Donc si vous parlez toujours de fonctions naturelles, c’est un peu comme un médecin qui s’inquiète toujours des déséquilibres des quatre humeurs corporelles.

Regarder en dehors du texte

Une partie de l’attrait de faire de l’histoire de la philosophie est son insularité : on peut simplement s’installer entièrement dans le monde des textes du philosophe A. Vous pouvez lire tous ces textes, et vous pouvez savoir qu’il n’y en aura plus jamais, puisque le philosophe est maintenant mort. (Quoique, il est vrai, il y aura plus de littérature secondaire).

Si vous êtes un philosophe classique, vous devez vous inquiéter des objections et des preuves qui pourraient venir de n’importe où. Un philosophe pourrait concevoir un argument complètement nouveau que vous devez aborder. Un certain développement scientifique (même pas un développement dans votre propre domaine !) pourrait mettre en doute une de vos théories (à moins, bien sûr, que vous ayez soigneusement défini les questions dont vous parlez de sorte qu’elles soient « purement conceptuelles » ; voir cet article).

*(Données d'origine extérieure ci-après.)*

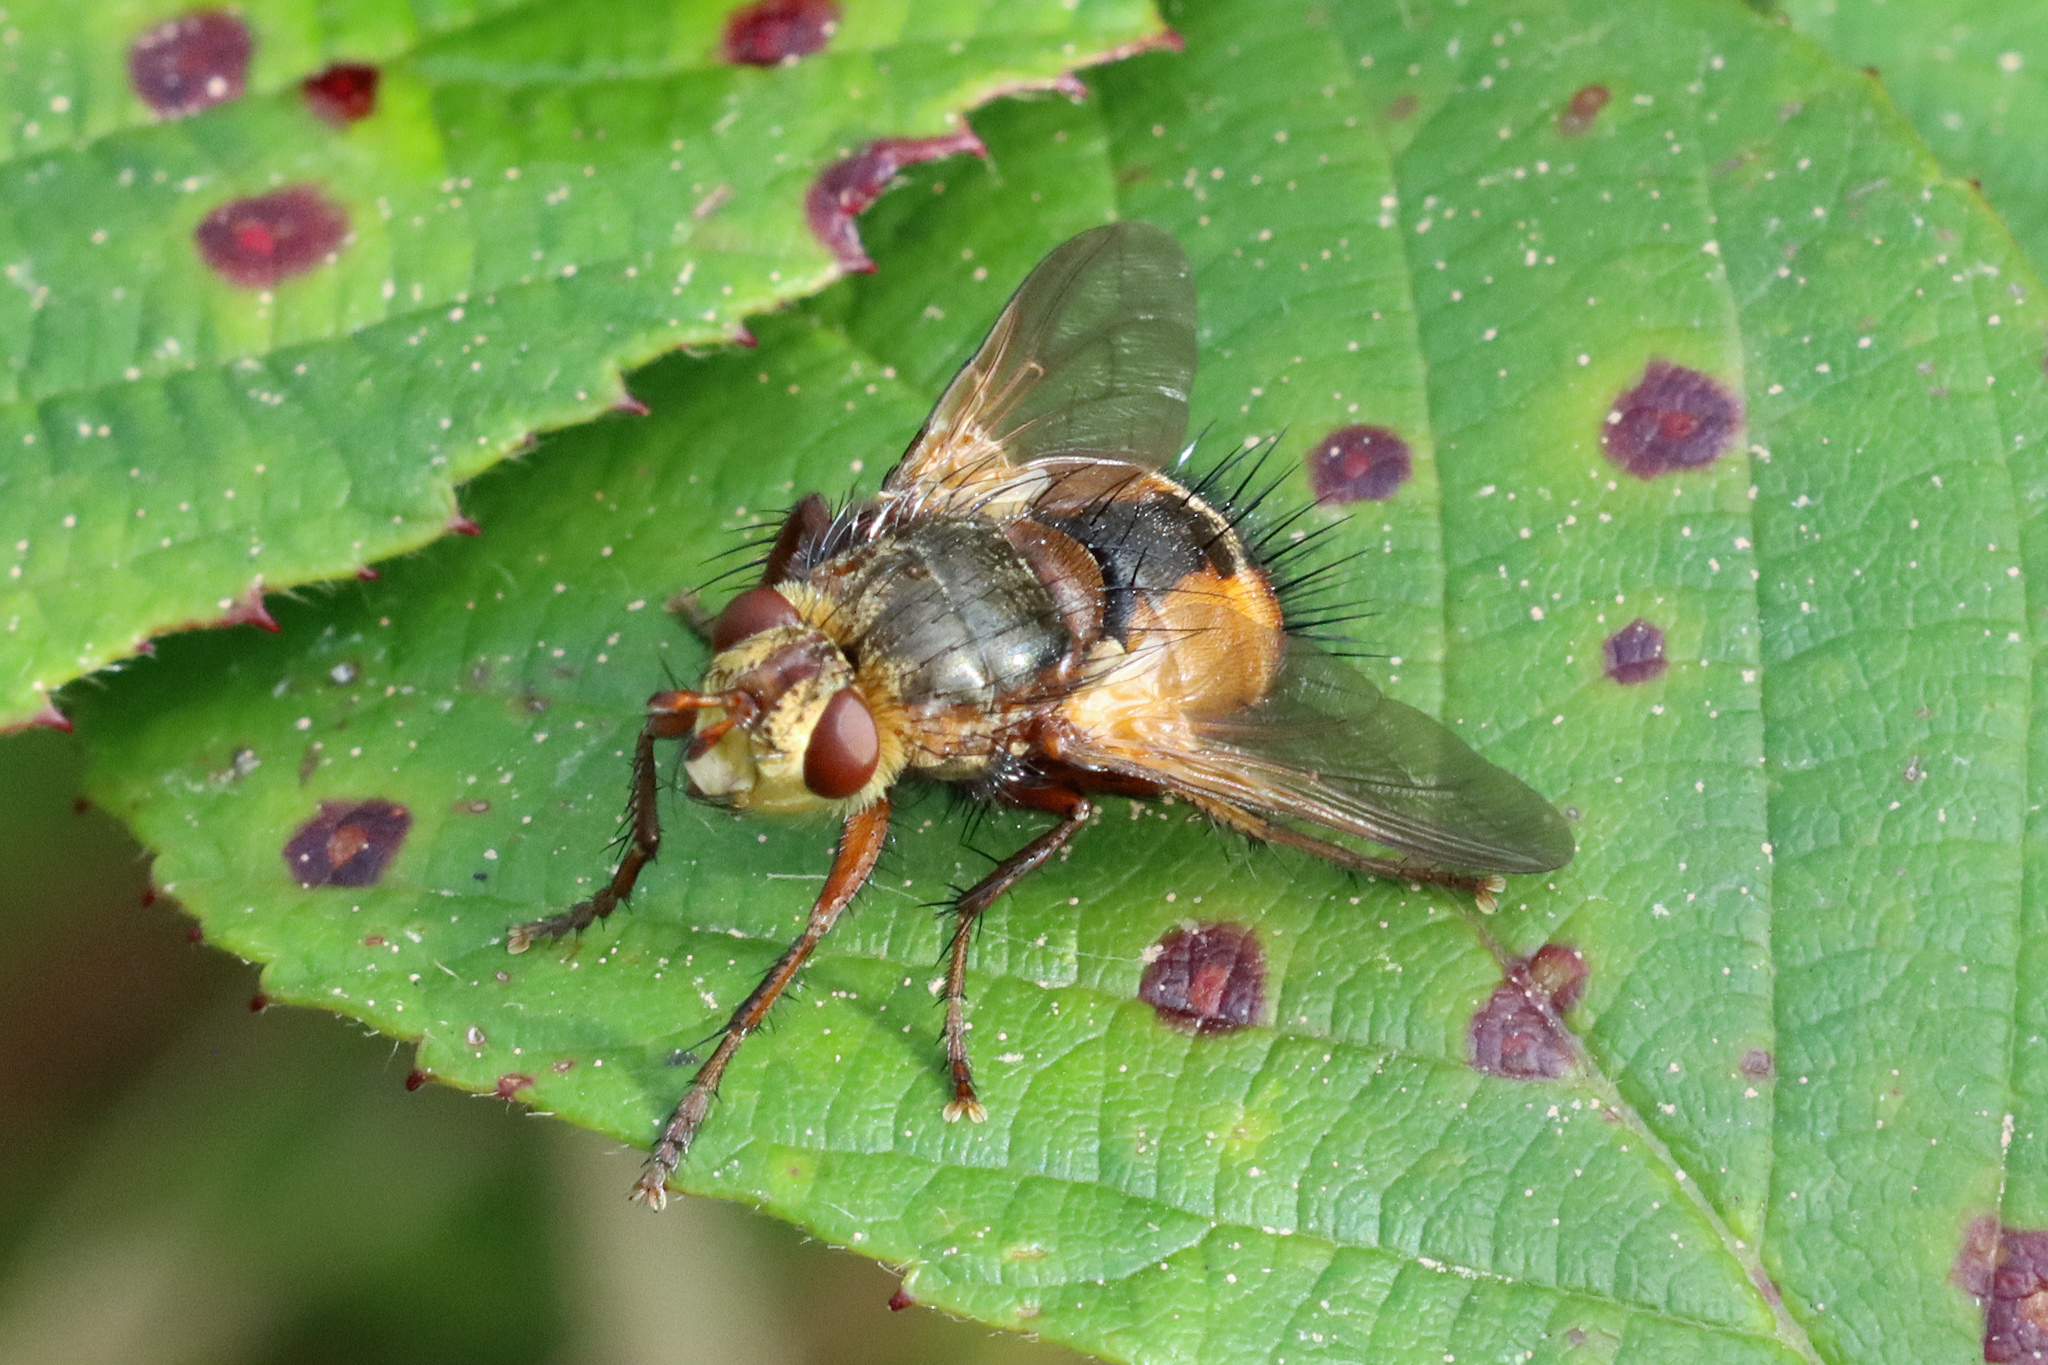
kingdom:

Si vous êtes historien, vous n’avez pas à vous soucier de tout cela, car vous ne soutenez pas qu’une thèse philosophique est vraie. Vous dites simplement qu’une thèse philosophique est soutenue par les textes. Cela rend la vie plus simple et plus facile.

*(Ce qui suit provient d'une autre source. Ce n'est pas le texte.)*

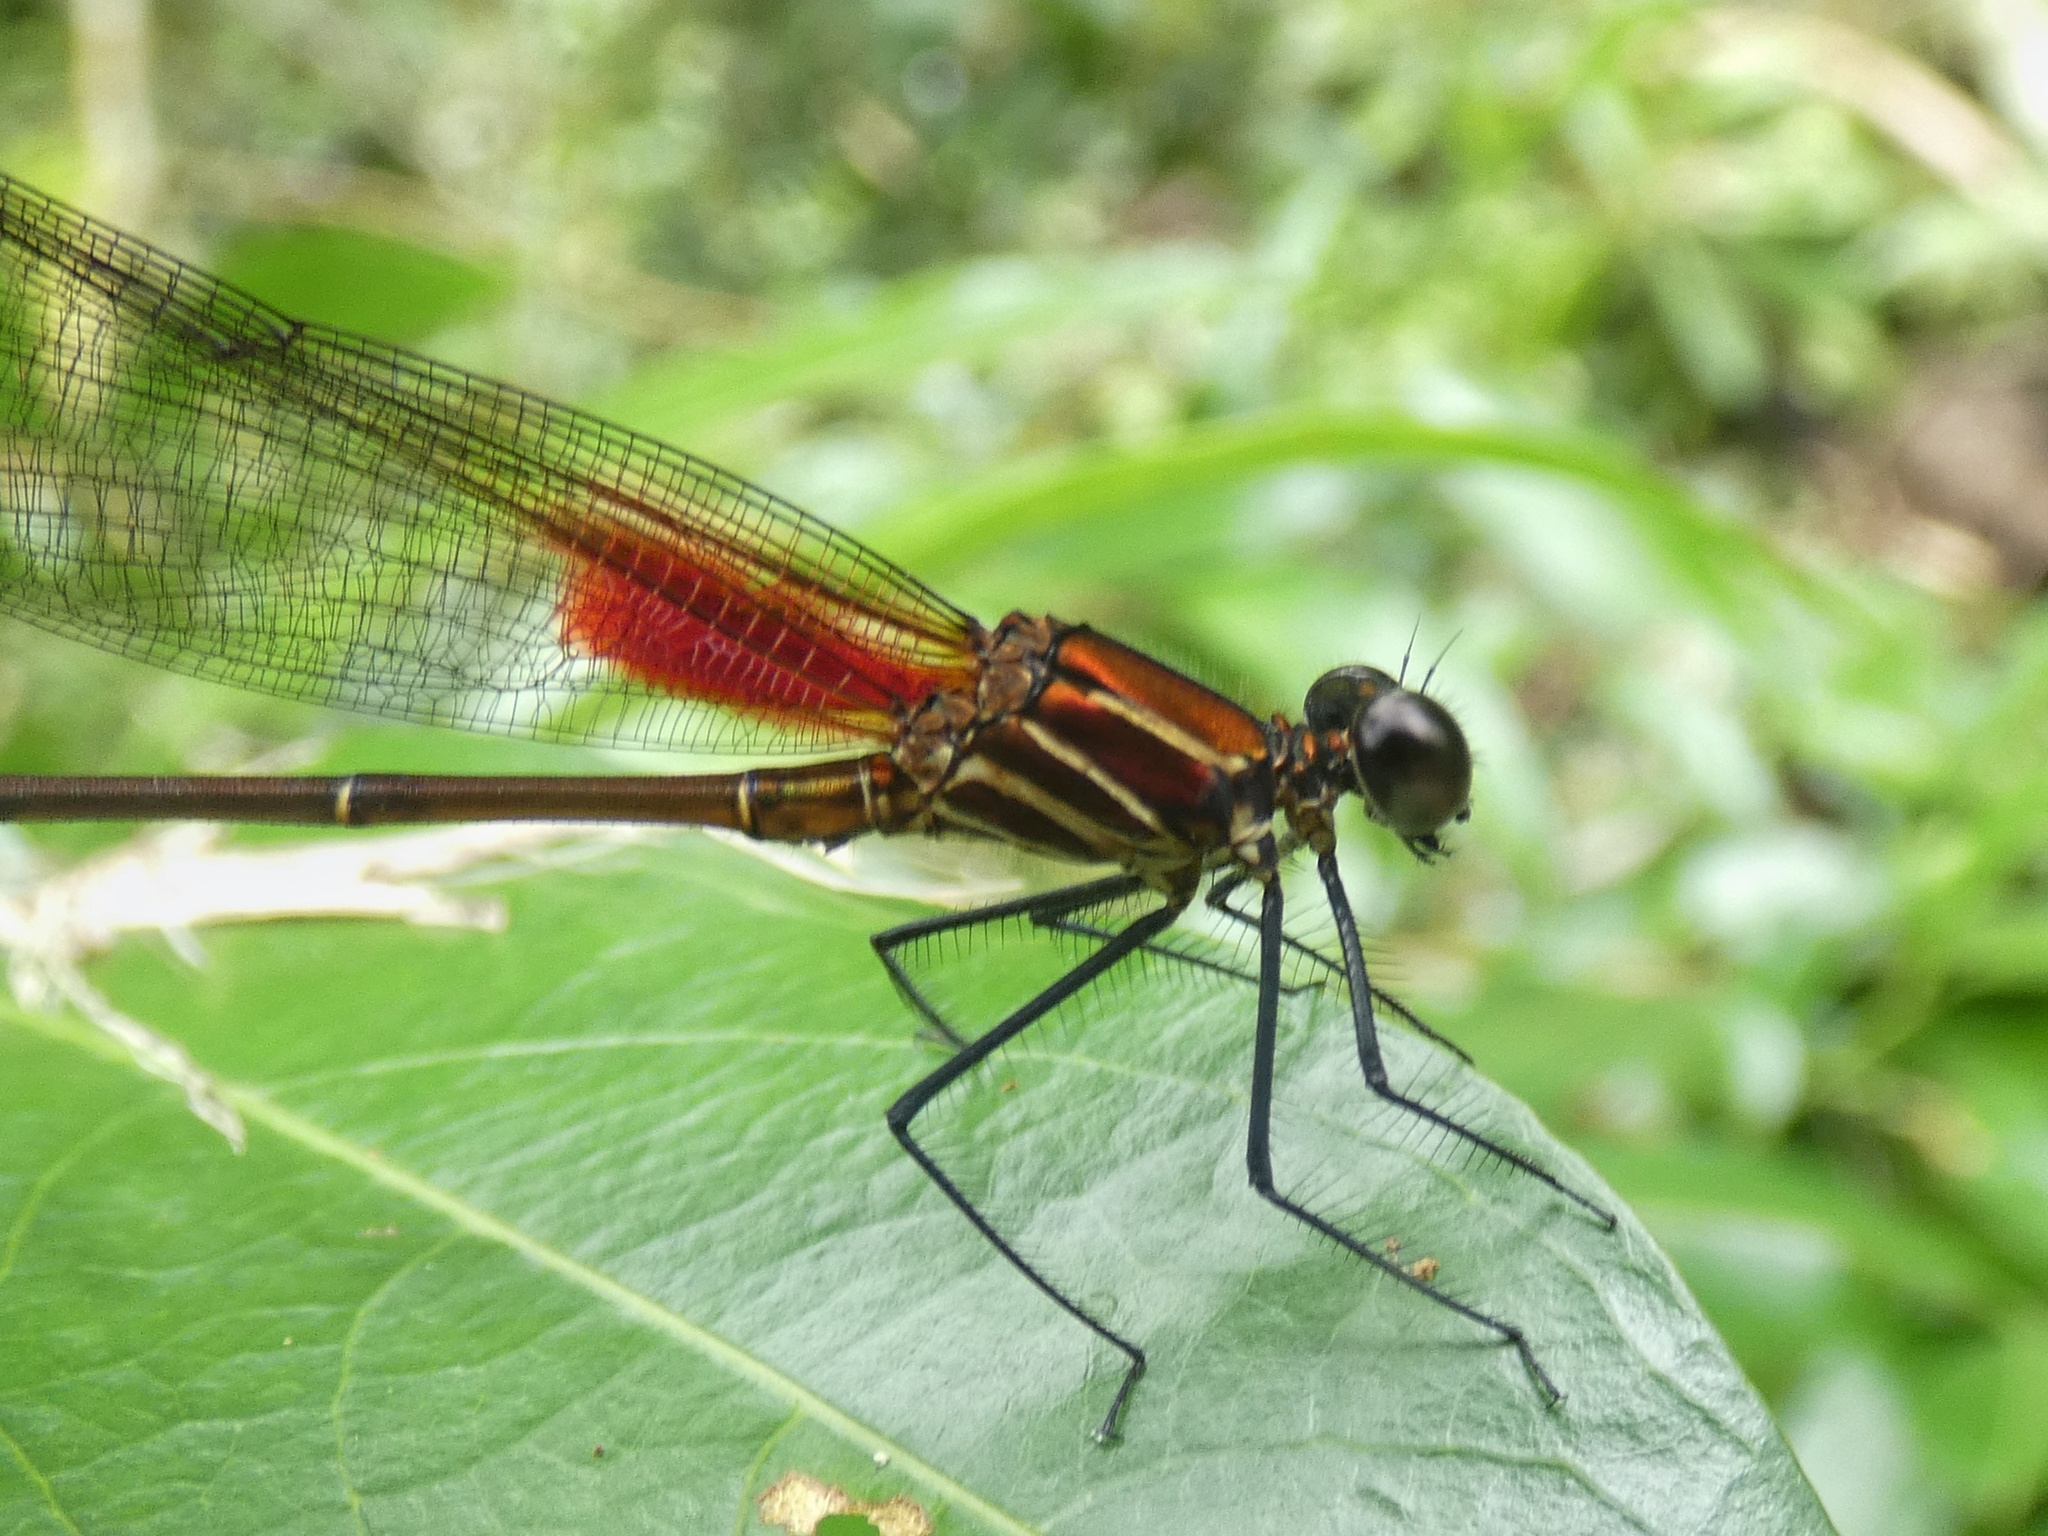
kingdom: Animalia
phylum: Arthropoda
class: Insecta
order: Odonata
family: Calopterygidae
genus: Hetaerina
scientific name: Hetaerina occisa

Mais c’est aussi pourquoi l’histoire de la philosophie est mauvaise pour vous. Parce que les gens devraient en fait réfléchir aux grandes questions de la philosophie. Et quand nous y réfléchissons, nous devons le faire d’une manière qui soit ouverte aux nombreuses considérations différentes qui sont pertinentes pour la vérité.

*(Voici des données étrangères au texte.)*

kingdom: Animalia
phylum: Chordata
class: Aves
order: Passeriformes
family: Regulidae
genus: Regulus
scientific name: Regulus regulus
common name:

Nous devrions penser, par exemple, à ce qui est la bonne chose à faire, et non pas à ce que Kant a dit être la bonne chose à faire ; nous devrions penser à ce qui est réel, et non pas à ce que Platon a dit être réel.

Via Fake Nous

J’ai voulu aborder ce sujet car souvent moi-même je me réfugie dans les vieux textes pour retrouver une forme de logique ou de vérité : parce que je connais « la suite de l’histoire » et qu’au quotidien je me sens perdue. Je ne suis pas philosophe et encore moins experte d’un philosophe en particulier, cependant, je doute que les psy aujourd’hui répondent à toutes nos interrogations, et c’est là, dans la philosophie de penseurs qui n’ont jamais eu un smartphone ou Instagram en main, où personnellement je trouve des réponses, une forme de vérité à l’état actuel des choses. 
Hier j’ai commencé à regarder la série Netflix Spy, et je me suis surprise à stresser dans des situations où la technologie aurait mis en danger l’espion : « ha mais oui, en 1961, il n’y avait pas de smartphone, de reconnaissances d’ADN ou de caméras placées partout »… Et à ce moment de la série, je n’ai pu m’empêcher de penser à cela : notre vie est désormais sous contrôle permanent, étouffant un grand nombre de choses, d’allants, d’actions. Et je ressens cet handicap de pensée : bof, y a forcément une application qui le fait. 
Donc le lien que je fais avec l’histoire de la philosophie, pour être moins cinglante que FakeNous, c’est que je pense qu’il y a quelque choses de sain à plonger dans la pensée passée, c’est une forme de pensée « bio », « naturelle », « brut ». Là où une nouvelle philosophie doit émerger concernant les robots et les nouvelles technologies permettrait de mettre une forme de frein à l’hybris actuel de rendre tout plus rapide, déjà prémaché, déjà calculé, « prêt-à-porter ». Donc je ne soutiens que moyennement le dogme, le prosélytisme, ou l’entrée en religion pour un penseur qui pourrait dicter la noble Vérité à tous, mais je soutiens que la pensée passée est une diète nécessaire pour balayer d’un revers de main la superficialité massive qui étouffe notre esprit. 
Je remercie la science pour les progrès de santé, de technologie qui aide à améliorer nos besoins élémentaires, mais le reste m’inquiète avant de m’indifférer au plus haut point.